I watched as he opened one photo file after another and selected the ones he was going to send in.

“These two lost their apartment,” he said. The photographs showed a heavy set Latino man hugging a woman, who was crying.

“Did they mind you taking their picture?” I asked.

“Oh yeah, that guy did. He yelled at me and I didn’t take any more pictures.”

Next up were pictures of a doorway, a bald headed man with a mustache standing there with his badge on his lapel. The fiddling with the computer continued for a while, selecting pictures and so forth and then, with a flourish, he reached into his vest and produced a set of pliers, with which he extracted something from the side of his compute.
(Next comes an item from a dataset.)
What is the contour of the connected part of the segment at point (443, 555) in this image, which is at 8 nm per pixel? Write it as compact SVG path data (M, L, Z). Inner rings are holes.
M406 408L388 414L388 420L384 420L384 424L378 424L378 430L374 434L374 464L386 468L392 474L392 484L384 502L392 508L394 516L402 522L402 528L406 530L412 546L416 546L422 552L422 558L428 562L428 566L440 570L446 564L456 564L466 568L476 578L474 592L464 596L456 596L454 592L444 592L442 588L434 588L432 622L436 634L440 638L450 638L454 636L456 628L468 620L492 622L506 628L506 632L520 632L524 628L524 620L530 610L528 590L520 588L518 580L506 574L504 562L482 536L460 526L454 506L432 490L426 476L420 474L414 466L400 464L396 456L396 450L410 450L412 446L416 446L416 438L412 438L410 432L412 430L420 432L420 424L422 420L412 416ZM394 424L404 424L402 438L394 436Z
The laptop was an Acer.

“Broken,” he said, smiling.

He popped something into the space he had evacuated, and in no time he was on line, downloading his pictures to the Daily News.
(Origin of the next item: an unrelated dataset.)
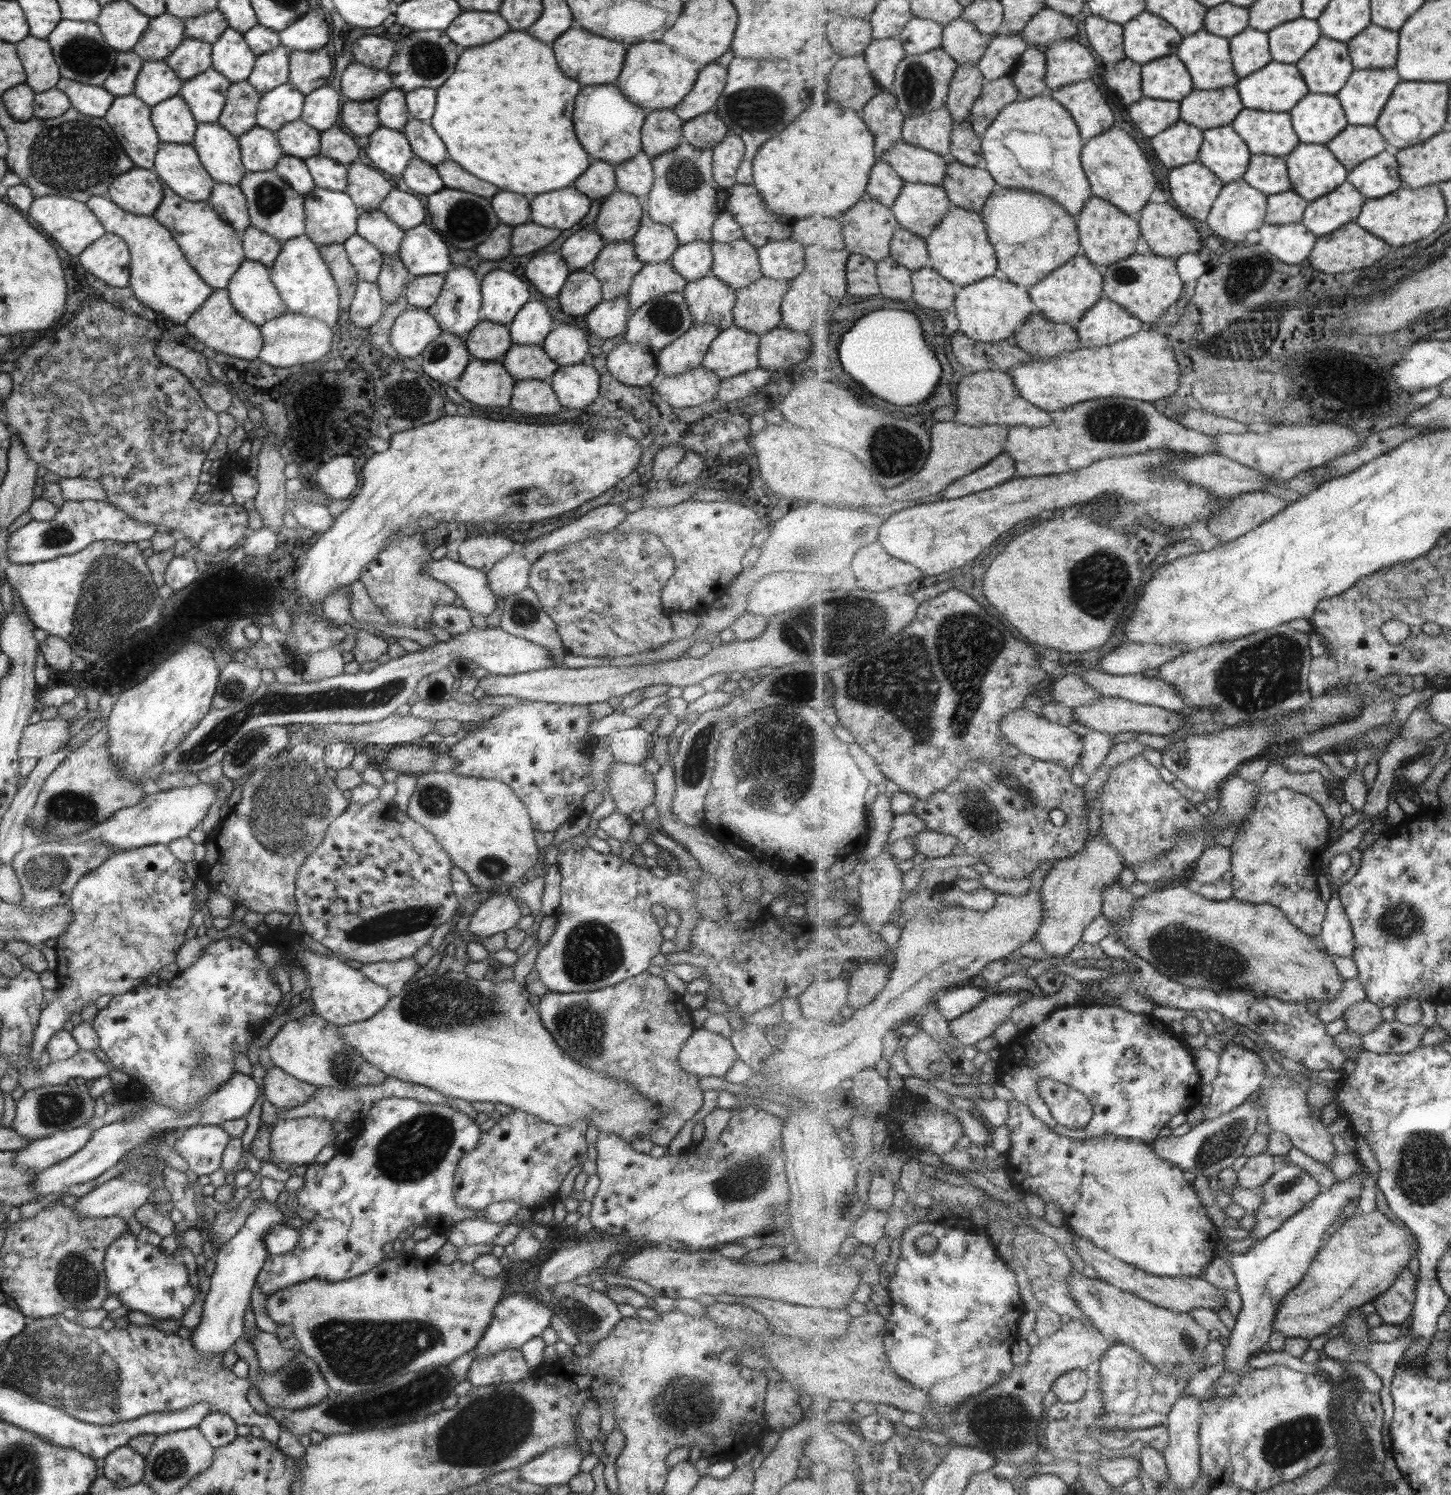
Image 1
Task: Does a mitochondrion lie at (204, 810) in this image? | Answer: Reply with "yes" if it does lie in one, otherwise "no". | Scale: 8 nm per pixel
no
I offered him some of my Oatmeal-rasin cookie.

“No thanks, I had enough of Starbucks today oh boy,” he said.

Apparently, ever since the demise of Ricochet, his work routine has involved racing to whatever crime or fire or news scene he has to cover, taking his pictures on the enormous Nikon, downloading to the lap-top, and then driving to the nearest Starbucks, where he gets online using their wireless connection – “29 bucks a month to subscribe” – and files.

“I drink so many more cups of coffee these days than I used to, oh boy,” he said. The way he said it, I got the impression that the greatest occupational hazard in his job was the temptation to consume too much coffee at these Starbucks. “Two bucks, every time,” he said, shaking his head.
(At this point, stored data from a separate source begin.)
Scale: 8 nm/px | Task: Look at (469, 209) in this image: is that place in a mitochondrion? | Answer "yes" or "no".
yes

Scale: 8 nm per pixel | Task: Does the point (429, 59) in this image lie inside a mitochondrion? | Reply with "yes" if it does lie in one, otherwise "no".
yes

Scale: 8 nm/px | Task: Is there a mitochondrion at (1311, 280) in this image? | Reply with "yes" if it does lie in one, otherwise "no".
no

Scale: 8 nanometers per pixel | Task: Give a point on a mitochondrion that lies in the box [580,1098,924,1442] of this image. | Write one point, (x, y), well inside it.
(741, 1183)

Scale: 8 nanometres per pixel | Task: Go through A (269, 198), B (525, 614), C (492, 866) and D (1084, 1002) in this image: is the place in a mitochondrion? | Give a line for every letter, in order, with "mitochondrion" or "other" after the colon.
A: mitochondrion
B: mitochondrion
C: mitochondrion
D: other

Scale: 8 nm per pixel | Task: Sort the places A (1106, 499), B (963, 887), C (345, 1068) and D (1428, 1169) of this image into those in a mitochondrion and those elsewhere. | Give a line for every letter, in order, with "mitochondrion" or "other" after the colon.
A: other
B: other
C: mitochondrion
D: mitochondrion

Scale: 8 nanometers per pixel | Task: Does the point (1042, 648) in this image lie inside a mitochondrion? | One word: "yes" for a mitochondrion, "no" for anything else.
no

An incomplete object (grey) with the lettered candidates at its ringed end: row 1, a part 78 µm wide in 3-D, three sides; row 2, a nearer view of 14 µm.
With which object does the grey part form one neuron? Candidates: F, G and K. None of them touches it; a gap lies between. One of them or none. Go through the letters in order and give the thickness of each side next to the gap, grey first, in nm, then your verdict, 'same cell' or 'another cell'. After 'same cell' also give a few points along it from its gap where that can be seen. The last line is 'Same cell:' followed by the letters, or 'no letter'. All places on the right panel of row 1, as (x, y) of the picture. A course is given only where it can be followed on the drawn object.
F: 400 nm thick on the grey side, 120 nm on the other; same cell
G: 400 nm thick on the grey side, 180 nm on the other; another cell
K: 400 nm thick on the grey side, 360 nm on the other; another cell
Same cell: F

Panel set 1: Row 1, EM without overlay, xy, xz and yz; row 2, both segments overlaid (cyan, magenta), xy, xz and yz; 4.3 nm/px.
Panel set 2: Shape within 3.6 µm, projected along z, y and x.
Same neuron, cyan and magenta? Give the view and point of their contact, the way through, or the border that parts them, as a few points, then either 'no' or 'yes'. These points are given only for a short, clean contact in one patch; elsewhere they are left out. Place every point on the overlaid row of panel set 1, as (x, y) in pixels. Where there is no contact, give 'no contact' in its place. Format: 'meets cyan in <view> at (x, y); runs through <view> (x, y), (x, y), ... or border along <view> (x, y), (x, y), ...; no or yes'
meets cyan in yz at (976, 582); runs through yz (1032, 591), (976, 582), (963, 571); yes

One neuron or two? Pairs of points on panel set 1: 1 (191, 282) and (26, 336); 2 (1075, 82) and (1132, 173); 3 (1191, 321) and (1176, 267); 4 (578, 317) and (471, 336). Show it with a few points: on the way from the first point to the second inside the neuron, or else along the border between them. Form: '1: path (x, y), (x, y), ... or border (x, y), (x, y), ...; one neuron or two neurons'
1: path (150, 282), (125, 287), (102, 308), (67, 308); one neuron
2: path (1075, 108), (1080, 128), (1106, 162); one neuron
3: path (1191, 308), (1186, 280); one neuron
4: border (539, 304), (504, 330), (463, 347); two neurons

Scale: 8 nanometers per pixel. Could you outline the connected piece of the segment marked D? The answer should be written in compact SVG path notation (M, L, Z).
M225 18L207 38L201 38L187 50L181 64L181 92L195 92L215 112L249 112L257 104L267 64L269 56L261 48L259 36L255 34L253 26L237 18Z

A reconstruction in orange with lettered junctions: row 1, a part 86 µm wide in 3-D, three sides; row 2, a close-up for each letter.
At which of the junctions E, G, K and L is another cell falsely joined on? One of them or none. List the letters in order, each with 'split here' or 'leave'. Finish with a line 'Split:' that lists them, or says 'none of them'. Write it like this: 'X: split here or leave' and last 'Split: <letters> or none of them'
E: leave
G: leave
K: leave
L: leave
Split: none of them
Subsequently I found out he had performed acts of courage on 9/11, rescuing a co-worker.

He took out a cell phone and pressed a button.

“You just got eight pictures from me,” he said. “Yeah, the fire and the rape… what? you got nine? What? Oh that’s from ages ago! I sent that one to you this morning. Yeah. all right.”

He was off the phone, unplugged, zipped up, and ready to go with an expression of eagerness that suggested he was going to go out and play baseball. But I suspected he was off to another crime scene.

His name, was Todd Maisel, and I recalled reading about his pictures from 9/11.

“I think I read about you, your 9/11 pictures. Did you cover that?”

Maisel on 9/11

“Yeah and I’m lucky to be alive,” he said. He told me about an exhibit of photographers of his and other professional photographers at 420 East 9th Street. Before he left I asked him if his news desk assigned him the rape and the fire, and he said, “Just the rape, the fire I heard about first.”

“How?”

“I got a radio in here,” he said patting his vest.

“Ever hear of Weegie?” I said.

He gave me a look. ‘Are you kidding, I work for the Daily News. Weegie is my man!’ the look said.

After he left I finished my coffee and then stepped into the fading afternoon light. It had been such a bright blue sky, the confused blue of a December heat wave, but now, after five, the sky was dark, bruised, ominous, the rush hour rushers acclimating to navigating the sidewalk in the dark. The bright store lights. Car horns. The subway was to my right, but I went left, uptown towards the baby furniture store. It was right across from the YMHA. Two strands of orange tap stretched out from either side of the front door and were attached to a parking meter, creating a little triangle of forbidden space on the sidewalk. TV cameras from CBS and NY1 were there, and some other journalists gathered around. In the doorway was the bald headed cop with the mustache. On the window in nice script was written, “Cradle Will Rock.” Inside a man was dusting a crib for fingerprints. I walked across the street to a small crowd who was watching.

“They got a witness,” a man told to young high school age girls. “He’s gonna give the cops a description.”

“Did they get her out of there already?” a girl asked?

“Yeah, she’s gone already,” said the guy. We all stood and looked across the street and the brightly lit interior where the rape had occurred. Then a bus rolled up obstructing our view. On the side was an H&M ad, a nice looking blonde with large breasts lying on her side. The bra she was wearing costs fifteen dollars.